> Collected data entries:
BEGIN

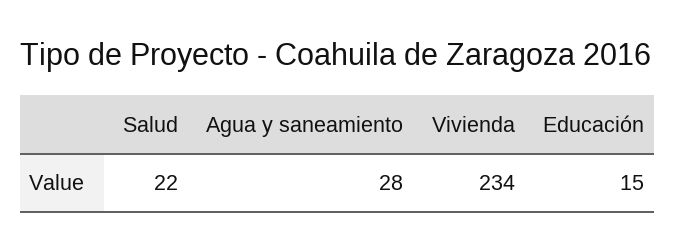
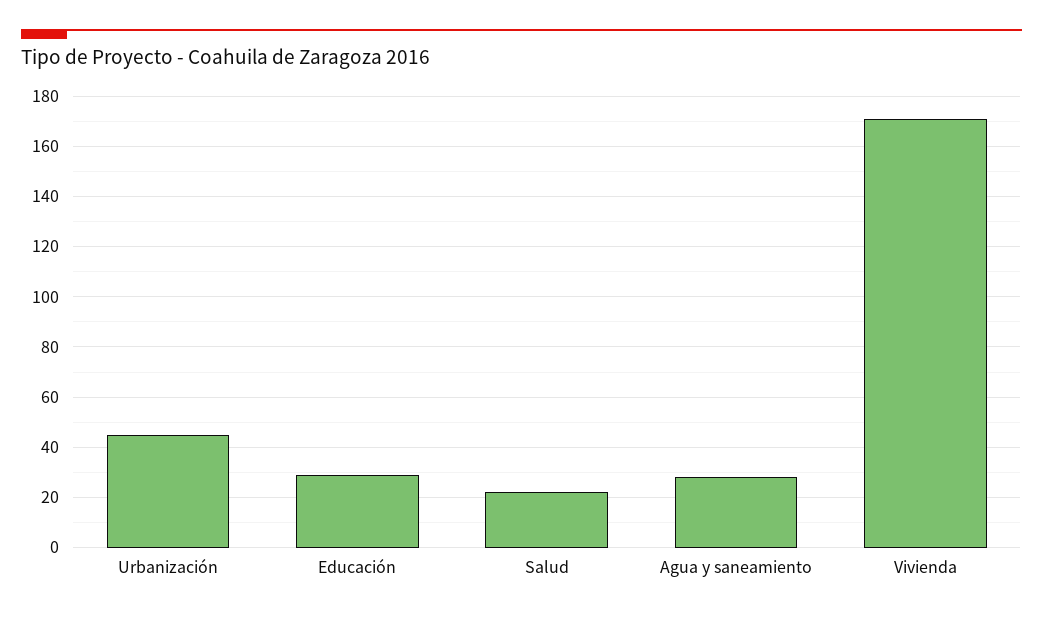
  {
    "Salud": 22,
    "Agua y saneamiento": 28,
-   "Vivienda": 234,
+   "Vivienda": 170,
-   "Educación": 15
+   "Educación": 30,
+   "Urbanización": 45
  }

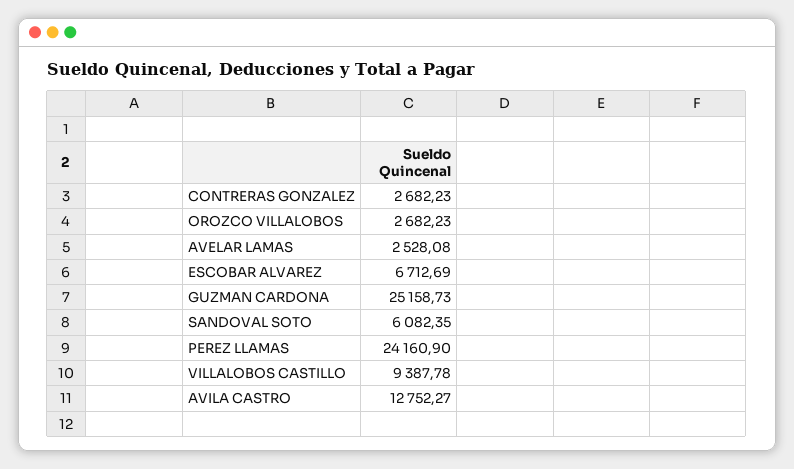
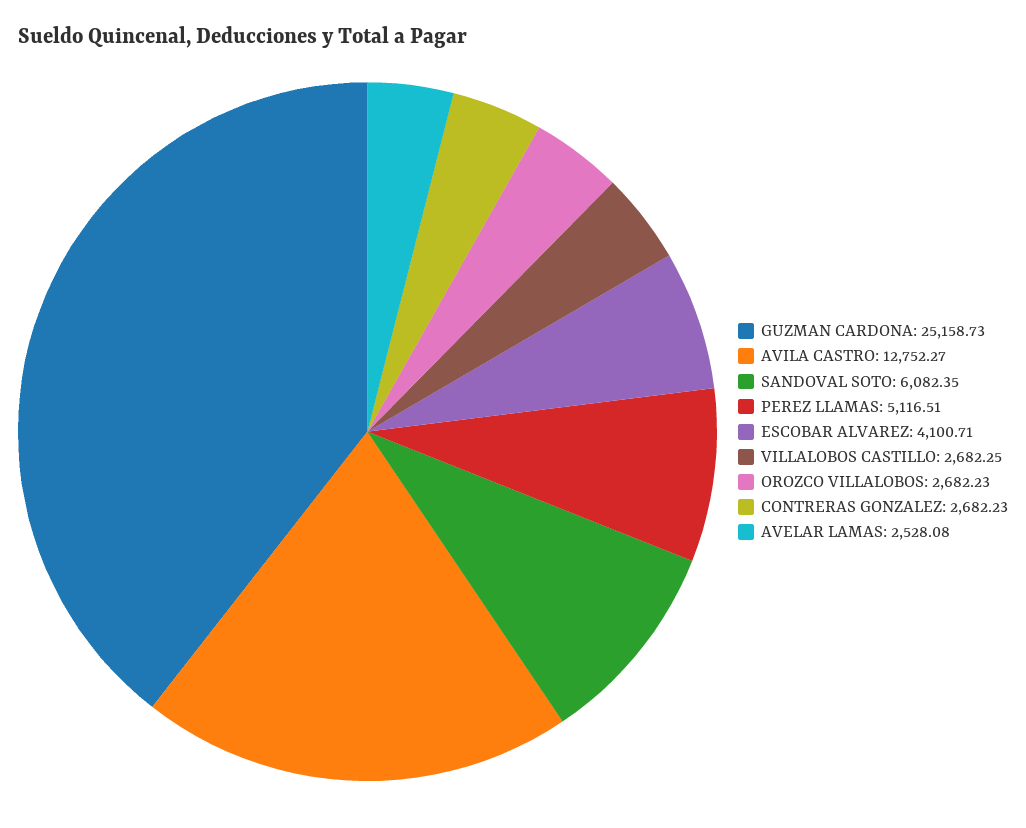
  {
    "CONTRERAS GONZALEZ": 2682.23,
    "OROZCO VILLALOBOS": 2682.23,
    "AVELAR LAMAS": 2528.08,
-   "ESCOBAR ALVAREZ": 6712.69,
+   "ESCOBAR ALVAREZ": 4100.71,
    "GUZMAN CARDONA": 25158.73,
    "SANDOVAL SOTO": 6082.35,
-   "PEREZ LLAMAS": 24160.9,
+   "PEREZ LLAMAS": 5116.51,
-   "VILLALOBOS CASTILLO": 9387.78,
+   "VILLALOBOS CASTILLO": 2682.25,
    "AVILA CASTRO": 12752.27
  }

END
BEGIN

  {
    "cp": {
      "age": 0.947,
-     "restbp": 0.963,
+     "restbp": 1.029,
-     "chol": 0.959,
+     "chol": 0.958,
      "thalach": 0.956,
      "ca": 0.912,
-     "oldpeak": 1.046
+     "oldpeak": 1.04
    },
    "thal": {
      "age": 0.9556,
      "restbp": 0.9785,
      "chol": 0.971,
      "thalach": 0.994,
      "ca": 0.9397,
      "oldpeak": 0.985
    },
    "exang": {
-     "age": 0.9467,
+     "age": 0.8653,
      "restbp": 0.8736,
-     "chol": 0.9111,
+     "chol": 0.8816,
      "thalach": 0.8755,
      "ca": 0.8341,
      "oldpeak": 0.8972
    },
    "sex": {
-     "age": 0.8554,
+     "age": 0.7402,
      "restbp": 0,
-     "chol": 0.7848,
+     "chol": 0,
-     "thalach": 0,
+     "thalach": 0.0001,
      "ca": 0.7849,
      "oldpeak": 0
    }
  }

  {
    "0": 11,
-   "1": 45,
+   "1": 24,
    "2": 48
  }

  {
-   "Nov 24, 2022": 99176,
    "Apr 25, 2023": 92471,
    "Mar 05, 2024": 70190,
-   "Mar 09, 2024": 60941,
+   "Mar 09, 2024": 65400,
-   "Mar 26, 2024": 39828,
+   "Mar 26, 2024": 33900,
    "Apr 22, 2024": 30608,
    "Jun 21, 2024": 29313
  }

END

Each line above that includes "VILLALOBOS" should be shown.

> Response to the task:
    "OROZCO VILLALOBOS": 2682.23,
-   "VILLALOBOS CASTILLO": 9387.78,
+   "VILLALOBOS CASTILLO": 2682.25,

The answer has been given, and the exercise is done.